“她在那边没有一个亲人,而且她受了打击,情绪时好时坏,我没办法置之不理,就只能先将人带回来休养一段时间。”
对于她父母在意外中去世,许美玲听着倒挺同情的,因为同情,她的神情也有些沉重。
缓了一会,她又说:“慧慧能理解,但不表示她心里能接受,我也是女人,我明白这种感受。”
说完,许美玲沉默了,相信宋锦荣也明白母亲沉默的意思。
想当初,父亲把另一个女人回家来,何尝不是这种情况,但他不是父亲,他绝对不会做那种事。
“妈……”宋锦荣深吸口气说:“我不会对不起慧慧,我知道怎么做,等茗涵情绪好一些,我会在外面帮她租套房子,让她重新生活,要是她想回去就回去,这只是暂时的。”
许美玲心想,男人都是嘴上说的好听,虽然面前的人是她儿子,但也是一个男人,又能例外吗。
“于小姐在澳洲那边,就没有其他的亲戚朋友了吗?”
宋锦荣:“有几个同事,其他亲戚都在国内,他父母是独生子女,没有至亲,好像她爸爸这边还有个堂兄,但也早就没来往了,发生这种事,也不知道通知谁。”
“哎!”许美玲叹口气,心里泛起酸楚,心想,多可怜的丫头啊。
接着她又说:“锦荣,这些天你经常出差,是不是就是过去看于小姐的?”
宋锦荣一听,在自己的妈面前,他只能承认:“是的,妈……”他低头,两手用力交叉相握。
“茗涵因为父母的离世受了刺激,情绪崩溃,自杀过几次,送医时,医院那边有我体检的记录,是那边的医生联系了我。”
“我过去帮她处理了她父母的后事,没多久,茗涵又一次自杀,人是救过来了,但精神恍惚,这种情况,只能住进康复医院,可当我再一次去看她时,我不知怎么形容她当时的状况……”
说到这里,宋锦荣的喉咙发紧,他张开手扶在额头上,心里涌上悲伤。
“我去的时候,她已经被送进了精神病院,我不能不管她,不然,她会死在那里,她不是神经病,她只是受了刺激,情绪不稳定而已。”

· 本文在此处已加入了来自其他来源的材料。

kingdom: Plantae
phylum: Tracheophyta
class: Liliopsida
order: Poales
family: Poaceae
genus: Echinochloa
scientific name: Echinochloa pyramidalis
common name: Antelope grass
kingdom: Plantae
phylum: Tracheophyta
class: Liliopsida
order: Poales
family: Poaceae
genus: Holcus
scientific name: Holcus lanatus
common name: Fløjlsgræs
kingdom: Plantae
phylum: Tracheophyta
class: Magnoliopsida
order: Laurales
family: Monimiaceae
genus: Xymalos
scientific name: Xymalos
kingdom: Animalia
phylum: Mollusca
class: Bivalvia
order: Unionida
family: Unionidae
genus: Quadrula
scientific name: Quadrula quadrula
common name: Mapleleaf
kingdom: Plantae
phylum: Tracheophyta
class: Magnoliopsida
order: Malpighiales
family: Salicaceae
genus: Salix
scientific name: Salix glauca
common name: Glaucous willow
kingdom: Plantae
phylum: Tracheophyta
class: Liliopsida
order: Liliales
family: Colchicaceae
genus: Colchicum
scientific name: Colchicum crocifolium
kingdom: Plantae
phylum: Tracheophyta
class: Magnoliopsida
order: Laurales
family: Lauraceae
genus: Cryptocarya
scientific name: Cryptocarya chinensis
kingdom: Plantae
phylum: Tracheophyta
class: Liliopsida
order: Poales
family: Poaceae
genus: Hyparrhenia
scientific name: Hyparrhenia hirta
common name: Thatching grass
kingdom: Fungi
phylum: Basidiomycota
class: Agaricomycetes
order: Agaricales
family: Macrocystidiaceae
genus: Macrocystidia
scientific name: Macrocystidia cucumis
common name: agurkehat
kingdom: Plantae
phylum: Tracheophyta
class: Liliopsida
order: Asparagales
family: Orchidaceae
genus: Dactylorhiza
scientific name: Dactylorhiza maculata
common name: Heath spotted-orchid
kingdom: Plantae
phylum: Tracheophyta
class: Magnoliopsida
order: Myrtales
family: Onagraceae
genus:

许美玲听着,内心同样也涌上难过,是啊,那么聪明的一个女孩,怎么会是神经病呢,呆在那种地方,人迟早会疯掉。
这一刻,她似乎理解了儿子的做法。
宋锦荣又继续说:“决定带她回国时,本来想将她父母留下的两处房产卖了,但那里毕竟是她的家,当有一天她能面对的时候,也许还会回去。”
许美玲说:“是的,还是别卖了,等她好了,说不定还愿意回去,到时那边总归有个家。”
这样一番谈话下来,许美玲原本还想批评的话,现在的情感都不知被带到哪里去了。
最后,她感慨道:“哎,可怜啊,所以说,还是有个兄弟姐妹好,你看慧慧,给你生了三个儿子,这胎我看八成还是个儿子,这以后家里可热闹了。”
说着,她走过来,拍了拍儿子:“那就让于小姐暂时先留下吧,家里有保姆,也能照顾好她,平时我也在家里,但是你……”
说到这里,她语重心长地说:“锦荣,你要记住,你是个有老婆有孩子有家庭的人,千万不能做让慧慧寒心的事,知道吗?”
“妈,我知道。”宋锦荣站起来,似在保证:“我对茗涵只是同情,您放心,我不会对不起慧慧的。”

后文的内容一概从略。